**Work instructions**
Could you print the stretch of lines below from the one with "oraşului Comăneşti." through the one with "zuzugreifen. Wenn du", exactly as they stand and without any pictures?
"""
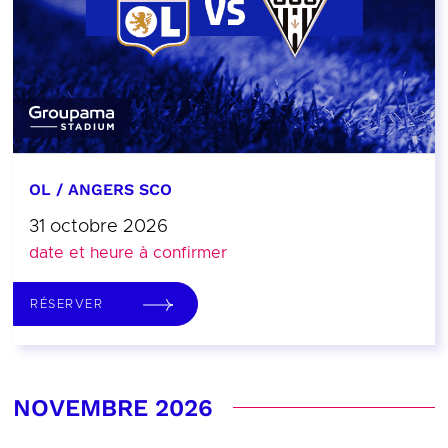
OL / ANGERS SCO
31 octobre 2026
date et heure à confirmer
RÉSERVER
NOVEMBRE 2026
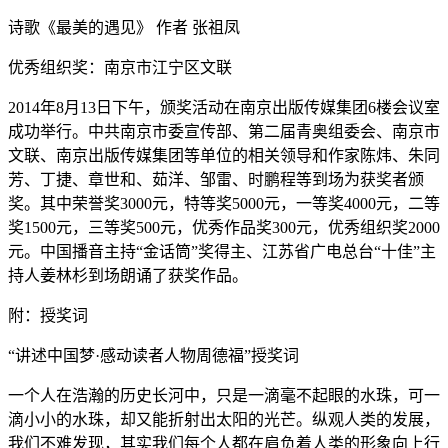
诗歌《最美的遇见》 作者 张祖凤
优秀组织奖：南京市江宁区文联
2014年8月13日下午，颁奖活动在南京出版传媒集团6楼会议室
成功举行。中共南京市委宣传部、第二届青奥组委会、南京市
文联、南京出版传媒集团等单位的相关领导和作家陈炜、朱同
芳、丁捷、章世和、茹洋、邹雷、时鹏程等到场为获奖者颁
奖。其中荣誉奖3000元，特等奖5000元，一等奖4000元，二等
奖1500元，三等奖500元，优秀作品奖300元，优秀组织奖2000
元。中国播音主持“金话筒”奖得主、江苏省广电总台“十佳”主
持人姜林杉到场朗诵了获奖作品。
附：授奖词
“讲述中国梦·感动读者人物周德福”授奖词
一个人在浩瀚的历史长河中，只是一滴毫不起眼的水珠，可一
滴小小的水珠，却又能折射出太阳的光芒。纵观人类的发展，
我们不难发现，其实我们每个人都在肩负着人类的形象向上行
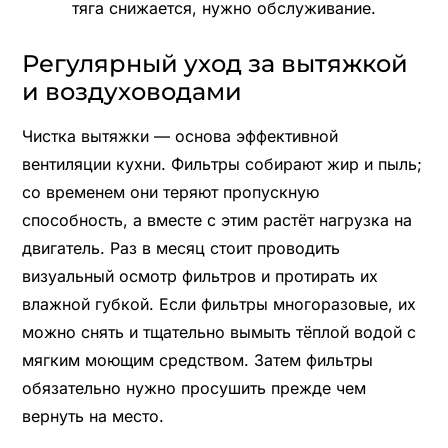
тяга снижается, нужно обслуживание.
Регулярный уход за вытяжкой
и воздуховодами
Чистка вытяжки — основа эффективной
вентиляции кухни. Фильтры собирают жир и пыль;
со временем они теряют пропускную
способность, а вместе с этим растёт нагрузка на
двигатель. Раз в месяц стоит проводить
визуальный осмотр фильтров и протирать их
влажной губкой. Если фильтры многоразовые, их
можно снять и тщательно вымыть тёплой водой с
мягким моющим средством. Затем фильтры
обязательно нужно просушить прежде чем
вернуть на место.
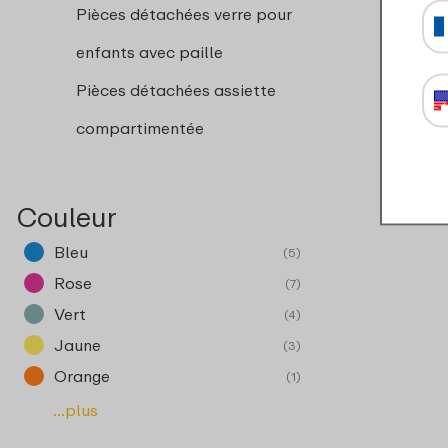
Pièces détachées verre pour
enfants avec paille
Pièces détachées assiette
compartimentée
Couleur
Bleu
(5)
Rose
(7)
Vert
(4)
Jaune
(3)
Orange
(1)
...plus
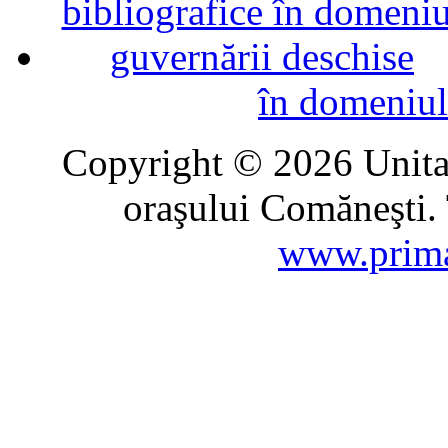
în domeniul
Copyright © 2026 Unitat
oraşului Comăneşti. 
www.prima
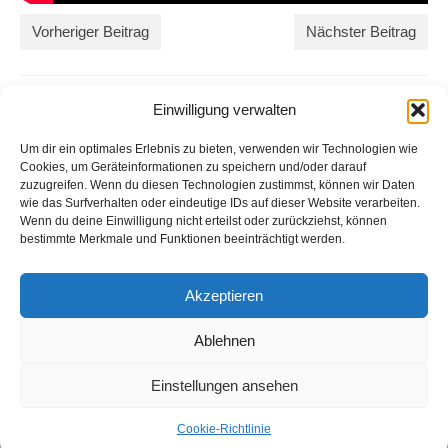
Vorheriger Beitrag
Nächster Beitrag
Einwilligung verwalten
Um dir ein optimales Erlebnis zu bieten, verwenden wir Technologien wie
Cookies, um Geräteinformationen zu speichern und/oder darauf
zuzugreifen. Wenn du diesen Technologien zustimmst, können wir Daten
wie das Surfverhalten oder eindeutige IDs auf dieser Website verarbeiten.
Wenn du deine Einwilligung nicht erteilst oder zurückziehst, können
bestimmte Merkmale und Funktionen beeinträchtigt werden.
Impressum
Akzeptieren
Michael Urs Baumgartner
Der Entwickler
Ablehnen
bei Bern – Schweiz
info(at)derentwickler.ch
Einstellungen ansehen
© Michael Baumgartner 2026
Cookie-Richtlinie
"""
**Result of this task**
oraşului Comăneşti. 
www.prima
Vorheriger Beitrag
Nächster Beitrag
Einwilligung verwalten
Um dir ein optimales Erlebnis zu bieten, verwenden wir Technologien wie
Cookies, um Geräteinformationen zu speichern und/oder darauf
zuzugreifen. Wenn du diesen Technologien zustimmst, können wir Daten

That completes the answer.